Il a également averti qu’en raison de la réduction de la durée du service militaire obligatoire, la pénurie actuelle de troupes ne devrait que s’aggraver.
« Ces fossés devraient considérablement se creuser en janvier 2027… D’un seul coup, environ 2 500 soldats de combat supplémentaires seront démobilisés, ce qui creusera le fossé, ainsi qu’environ 3 000 soldats de soutien au combat », a-t-il expliqué, soulignant que cette tendance se poursuivra chaque année, car les soldats sont démobilisés à un rythme plus rapide qu’ils ne sont enrôlés.
De plus, selon des statistiques publiées au début du mois, l’armée est confrontée à une crise majeure pour conserver ses militaires de carrière. Selon la chaîne N12, Tsahal manque d’environ 1 300 officiers aux grades de lieutenant et de capitaine, ainsi que de 300 majors supplémentaires.
L’adoption de ce projet de loi est cruciale pour le Premier ministre, Benjamin Netanyahu, car les partis ultra-orthodoxes ont menacé de dissoudre la Knesset et de provoquer des élections législatives anticipées si le texte n’était pas adopté rapidement.
Il a suscité une vive opposition au sein de la coalition, ce qui a conduit le ministre des Finances, Bezalel Smotrich, à avertir que son parti, HaTzionout HaDatit, ne voterait qu’en faveur d’une version révisée de cette législation controversée.
En réponse à la déclaration de Tayeb, le député Dan Illouz (Likud), qui s’oppose à ce projet de loi, a déclaré au Times of Israel : « Une véritable droite implique de faire passer la sécurité de l’État avant tout le reste. »

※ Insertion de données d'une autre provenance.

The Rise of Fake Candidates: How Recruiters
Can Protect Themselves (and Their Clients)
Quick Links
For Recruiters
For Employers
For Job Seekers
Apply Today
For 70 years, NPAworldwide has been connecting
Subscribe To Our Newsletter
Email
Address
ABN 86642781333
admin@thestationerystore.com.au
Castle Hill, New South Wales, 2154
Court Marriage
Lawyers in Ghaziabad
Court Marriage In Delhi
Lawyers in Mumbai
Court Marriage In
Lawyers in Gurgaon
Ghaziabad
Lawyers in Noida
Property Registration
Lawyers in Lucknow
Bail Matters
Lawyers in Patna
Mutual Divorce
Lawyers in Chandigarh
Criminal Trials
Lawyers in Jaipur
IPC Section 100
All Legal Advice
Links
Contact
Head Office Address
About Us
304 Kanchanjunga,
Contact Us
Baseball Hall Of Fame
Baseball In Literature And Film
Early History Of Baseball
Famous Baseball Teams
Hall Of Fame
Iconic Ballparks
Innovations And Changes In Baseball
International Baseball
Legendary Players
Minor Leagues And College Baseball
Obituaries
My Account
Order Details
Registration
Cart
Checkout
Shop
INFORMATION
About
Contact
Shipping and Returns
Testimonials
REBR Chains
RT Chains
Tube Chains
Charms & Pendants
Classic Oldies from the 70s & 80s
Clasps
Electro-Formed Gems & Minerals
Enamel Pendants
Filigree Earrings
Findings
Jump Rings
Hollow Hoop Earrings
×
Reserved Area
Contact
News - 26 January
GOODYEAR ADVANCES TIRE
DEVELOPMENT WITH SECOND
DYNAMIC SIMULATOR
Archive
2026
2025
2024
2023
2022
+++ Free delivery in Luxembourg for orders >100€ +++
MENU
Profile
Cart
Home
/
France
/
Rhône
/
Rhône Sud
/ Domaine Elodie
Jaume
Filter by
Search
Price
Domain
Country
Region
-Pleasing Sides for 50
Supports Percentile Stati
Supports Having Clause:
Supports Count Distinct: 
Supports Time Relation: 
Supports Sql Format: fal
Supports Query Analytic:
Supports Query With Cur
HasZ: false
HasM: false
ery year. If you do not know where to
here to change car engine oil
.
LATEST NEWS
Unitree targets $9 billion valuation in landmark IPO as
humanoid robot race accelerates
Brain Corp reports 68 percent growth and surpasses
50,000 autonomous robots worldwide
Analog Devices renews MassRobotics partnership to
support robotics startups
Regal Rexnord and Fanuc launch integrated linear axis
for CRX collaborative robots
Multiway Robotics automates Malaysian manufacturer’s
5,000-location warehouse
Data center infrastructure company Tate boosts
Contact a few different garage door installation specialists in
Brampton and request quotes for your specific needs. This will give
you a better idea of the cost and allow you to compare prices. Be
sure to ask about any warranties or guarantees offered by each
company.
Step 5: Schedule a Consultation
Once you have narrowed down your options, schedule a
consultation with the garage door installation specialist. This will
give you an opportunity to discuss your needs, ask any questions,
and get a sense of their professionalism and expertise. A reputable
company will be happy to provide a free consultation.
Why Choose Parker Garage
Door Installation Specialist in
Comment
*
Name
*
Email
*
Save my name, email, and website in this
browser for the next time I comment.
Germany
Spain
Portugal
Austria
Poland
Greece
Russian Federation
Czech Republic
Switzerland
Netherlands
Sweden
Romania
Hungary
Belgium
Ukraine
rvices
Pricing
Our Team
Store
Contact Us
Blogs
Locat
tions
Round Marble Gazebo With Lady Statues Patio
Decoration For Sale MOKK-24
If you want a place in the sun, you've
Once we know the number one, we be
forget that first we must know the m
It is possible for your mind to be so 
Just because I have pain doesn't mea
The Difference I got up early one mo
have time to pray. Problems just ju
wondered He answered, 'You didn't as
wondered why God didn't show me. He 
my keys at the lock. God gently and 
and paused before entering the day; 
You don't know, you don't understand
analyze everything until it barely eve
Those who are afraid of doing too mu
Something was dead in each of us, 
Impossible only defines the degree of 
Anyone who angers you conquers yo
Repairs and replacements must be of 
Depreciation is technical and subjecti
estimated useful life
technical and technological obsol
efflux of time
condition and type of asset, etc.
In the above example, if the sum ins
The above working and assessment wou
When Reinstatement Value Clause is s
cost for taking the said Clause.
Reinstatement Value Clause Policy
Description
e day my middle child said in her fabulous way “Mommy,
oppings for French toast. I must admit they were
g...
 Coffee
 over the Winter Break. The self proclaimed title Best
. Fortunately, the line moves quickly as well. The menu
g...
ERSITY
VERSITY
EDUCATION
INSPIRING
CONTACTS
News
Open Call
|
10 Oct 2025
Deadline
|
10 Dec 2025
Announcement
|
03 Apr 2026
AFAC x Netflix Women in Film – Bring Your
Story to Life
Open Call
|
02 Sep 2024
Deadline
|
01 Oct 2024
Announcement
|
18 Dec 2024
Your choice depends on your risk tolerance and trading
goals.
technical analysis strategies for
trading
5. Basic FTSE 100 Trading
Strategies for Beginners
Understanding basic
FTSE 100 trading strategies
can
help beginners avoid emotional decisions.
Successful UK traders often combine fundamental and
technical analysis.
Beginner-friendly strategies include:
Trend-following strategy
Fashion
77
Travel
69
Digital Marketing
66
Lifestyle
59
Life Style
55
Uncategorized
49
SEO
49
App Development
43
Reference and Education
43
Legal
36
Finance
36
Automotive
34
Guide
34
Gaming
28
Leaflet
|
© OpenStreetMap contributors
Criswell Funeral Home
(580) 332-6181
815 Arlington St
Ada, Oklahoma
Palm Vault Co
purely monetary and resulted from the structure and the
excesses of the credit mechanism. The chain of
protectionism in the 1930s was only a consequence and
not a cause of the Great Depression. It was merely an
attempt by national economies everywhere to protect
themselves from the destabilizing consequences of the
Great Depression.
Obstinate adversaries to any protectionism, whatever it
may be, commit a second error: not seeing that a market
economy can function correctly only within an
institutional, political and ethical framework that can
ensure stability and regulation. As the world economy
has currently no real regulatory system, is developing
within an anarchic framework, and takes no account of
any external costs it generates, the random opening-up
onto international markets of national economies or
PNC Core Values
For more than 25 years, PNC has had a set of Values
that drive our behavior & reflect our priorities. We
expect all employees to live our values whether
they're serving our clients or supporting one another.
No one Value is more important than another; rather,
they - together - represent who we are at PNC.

« Si le cadre est loin de répondre aux besoins de Tsahal, notre devoir national, en tant que membres du Likud et en tant que sionistes, est d’insister pour obtenir une loi permettant d’envoyer des combattants sur le terrain », a ajouté Illouz.
Tayeb a fait part de son avis juste après que le bureau de la procureure générale a émis des critiques similaires.
Plus tôt dans la journée de dimanche, le procureur général adjoint Gil Limon avait déclaré devant la commission que ce projet de loi est peu susceptible d’entraîner une augmentation de la mobilisation qui réponde aux besoins en effectifs de l’armée et risque au contraire de décourager l’enrôlement.
« Les dispositions proposées dans le projet de loi actuel non seulement ne favorisent pas l’enrôlement des membres de la communauté ultra-orthodoxe, mais elles créent en réalité une incitation négative à l’enrôlement », a-t-il déclaré, arguant que le projet de loi « réduit de fait les outils dont disposent actuellement le gouvernement et Tsahal pour répondre aux besoins actuels en matière de sécurité ».
La conseillère juridique de la commission, Miri Frenkel Shor, a également souligné dimanche les difficultés liées à ce projet de loi, qu’elle avait déjà critiqué auparavant pour son manque d’égalité et de sécurité.
La version actuelle du texte, rédigée par le président de la commission Boaz Bismuth (Likud), a été vivement critiquée par la procureure générale, Gali Baharav-Miara, le ministère des Finances et la Banque centrale d’Israël.